TNT orders big-name cop series

George Clooney, '24's' Joel Surnow among producers

NEW YORK -- TNT announced plans to extend its winning streak in scripted dramas with projects in development from big-time executive producers George Clooney, "24" co-creator Joel Surnow and others.

Four of the series in development are cop-themed. "Delta Blues" is about a Memphis cop who is also an Elvis impersonator. It's executive produced by Clooney, Grant Heslov, Abby Wolf-Weiss, Liz Garcia and Josh Harto (Warner Horizon Television and SmokeHouse). Another project is yet to be titled and focuses on a Bureau of Alcohol, Tobacco and Firearms agent. Surnow is the executive producer with Todd Robinson and also the writer. And "Angel City" is an "Adam-12"-like drama written by L.A. cop Will Beall and Barry Schindel with Mandalay Television.

None of the projects was mentioned at Turner's upfront, held at the Hammerstein Ballroom on Wednesday morning, the first time Turner had gone into upfront week. It's not likely to be the last, judging from the positive reaction from buyers and the good vibes afterward from Turner execs who put on an 81-minute program that had everything -- stars, lots of footage -- that their broadcast rivals so far have lacked.

Also in development are "Tough Trade," a look at Nashville music from Lionsgate Television and executive produced by Chris Offutt, Sean Furst and Bryan Furst; and an untitled family drama like "Little Miss Sunshine" executive produced by Rob Ulin.

Turner told advertisers that it was ready to dramatically increase its original content on TNT. The goal is to eventually have 80 percent original content weeknights, with original programming three nights a week by 2010.

Settling into its spot at the upfront week table, Turner joined ABC in taking shots at fourth-place broadcast network NBC by way of saying that Turner deserved to be ranked among broadcast networks for its ratings, reach and quality programming.

Entertainment chief Steve Koonin put up pictures of an "American Gladiator" and "Knight Rider" car Kitt, then compared them to the award-winning stars of "The Closer" and "Saving Grace," both from TNT.

"You tell me which show is broadcast and which is cable," Koonin said. He said that in the past five years, cable has made strides in attracting top talent and is offering shows whose quality rivals any broadcast network.

"Whether it's scripted or unscripted, it's being crafted by the help of amazing talent," original programming chief Michael Wright said.

TBS, which has seen double-digit ratings growth in its key younger demos, is also getting new programming.

TBS is developing several projects, including a single-camera comedy written and executive produced by William H. Macy and Steven Schachter, which will star Macy. It's from Sony Pictures Television.

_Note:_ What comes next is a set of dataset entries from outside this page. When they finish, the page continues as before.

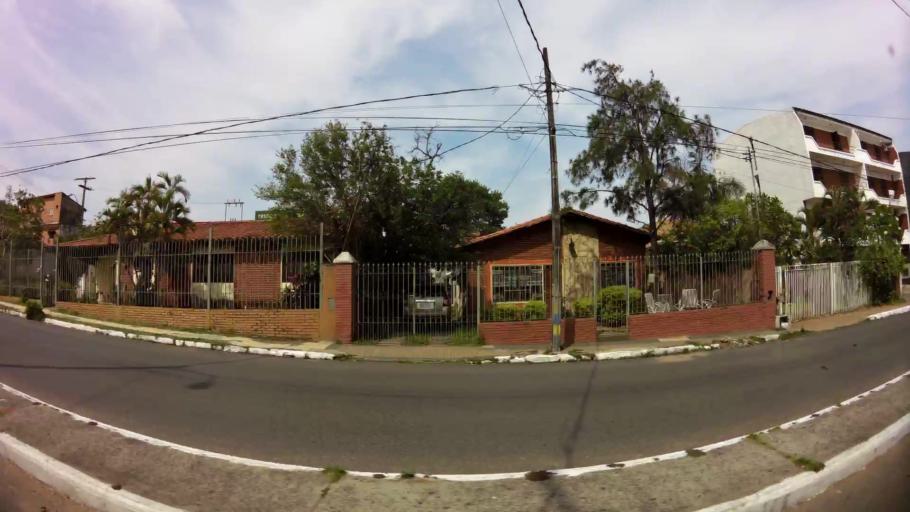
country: PY
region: Asuncion
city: Asuncion
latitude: -25.2568
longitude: -57.5832
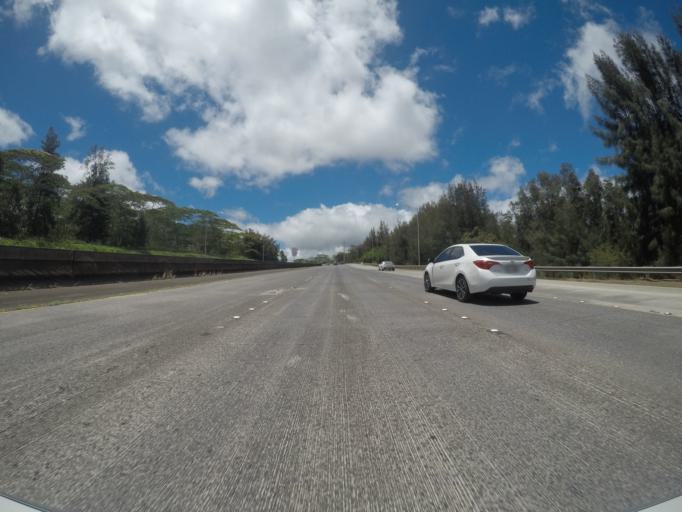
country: US
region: Hawaii
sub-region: Honolulu County
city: Mililani Town
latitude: 21.4441
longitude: -157.9924
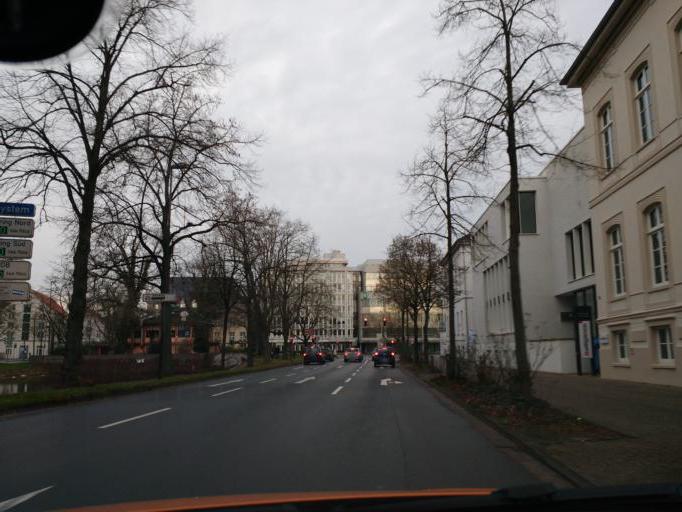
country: DE
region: Lower Saxony
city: Oldenburg
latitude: 53.1393
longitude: 8.2188
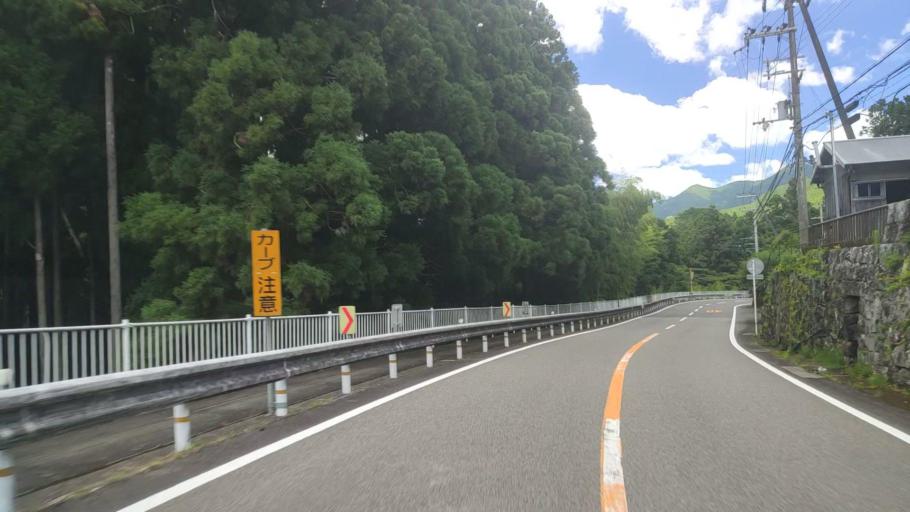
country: JP
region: Mie
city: Owase
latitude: 33.9524
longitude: 136.0687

Another comedy pilot will star Joey "Run" Simmons of Run-DMC, executive produced by Russell Simmons, Stan Lathan and Winifred Hervey.

And it will break into late-night television with "National Banana Already in Progress," a sketch show from Jerry Zucker, and development plans for several others: A comedy/reality series from Jonathan Murray and Gil Goldschein that brings middle-aged men back to their fraternity; a sketch-show executive produced by Jamie Foxx and Marcus King; and "Top Ten," a competition among comedians.

TBS will renew "10 Items or Less," one of its sitcoms, as well as give a 26-episode order to "Tyler Perry's House of Payne." TBS said it had a four-year deal with Ellen DeGeneres to host the Vegas Comedy Festival and a new Just For Laughs: A Very Funny Comedy Festival in Chicago.

Also on tap for TNT is its first unscripted drama, "Wedding Day." The Mark Burnett Prods./DreamWorks Television series will make the wedding dreams of couples true.

Appearing on stage including Kyra Sedgwick, Holly Hunter, Jane Kaczmarek, Timothy Hutton, Tom Cavanaugh, Eric McCormack, and a number of others.